Copy elision in pass by value and return by value
The copy constructor is normally called when an argument of the same type as the parameter is passed by value or return by value is used. However, in certain cases, these copies may be elided. The following program demonstrates some of these cases:
#include <iostream>
class Something
{
public:
Something() = default;
Something(const Something&)
{
std::cout << "Copy constructor called\n";
}
};
Something rvo()
{
return Something{}; // calls Something() and copy constructor
}
Something nrvo()
{
Something s{}; // calls Something()
return s; // calls copy constructor
}
int main()
{
std::cout << "Initializing s1\n";
Something s1 { rvo() }; // calls copy constructor
std::cout << "Initializing s2\n";
Something s2 { nrvo() }; // calls copy constructor
return 0;
}
In C++14 or older, with copy elision disabled, the above program would call the copy constructor 4 times:
- Once when
rvo
returnsSomething
tomain
. - Once when the return value of
rvo()
is used to initializes1
. - Once when
nrvo
returnss
tomain
. - Once when the return value of
nrvo()
is used to initializes2
.
However, due to copy elision, it’s likely that your compiler will elide most or all of these copy constructor calls. Visual Studio 2022 elides 3 cases (it doesn’t elide the case where nrvo()
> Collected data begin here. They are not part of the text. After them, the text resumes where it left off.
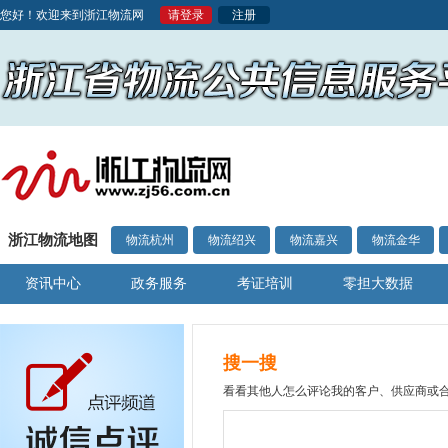
您好！欢迎来到浙江物流网
请登录
注册
浙江物流地图
物流杭州
物流绍兴
物流嘉兴
物流金华
资讯中心
政务服务
考证培训
零担大数据
搜一搜
看看其他人怎么评论我的客户、供应商或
returns by value), and GCC elides all 4.
It’s not important to memorize when the compiler does / doesn’t do copy elision. Just know that it is an optimization that your compiler will perform if it can. If you expect to see your copy constructor called and it isn’t, copy elision is probably why.
Mandatory copy elision in C++17 C++17
Prior to C++17, copy elision was strictly an optional optimization that compilers could make. In C++17, copy elision became mandatory in some cases. In these cases, copy elision will be performed automatically (even if you tell your compiler not to perform copy elision).
Running the same example as above in C++17 or newer, the copy constructor calls that would otherwise occur when rvo()
returns and when s1
is initialized with that value are required to be elided. The initialization of s2
with nvro()
is not a mandatory elision case, and thus the 2 copy constructor calls that occur here may or may not be elided depending on your compiler and optimization settings.
In optional elision cases, an accessible copy constructor must be available (e.g. not deleted), even if the actual call to the copy constructor is elided.
In mandatory elision cases, an accessible copy constructor need not be available (in other words, mandatory elision can happen even if the copy constructor is deleted).
For advanced readers
In cases where optional copy elision isn’t performed, move semantics may still allow an object to be moved instead of copied. We introduce move semantics in lesson 16.5 -- Returning std::vector, and an introduction to move semantics.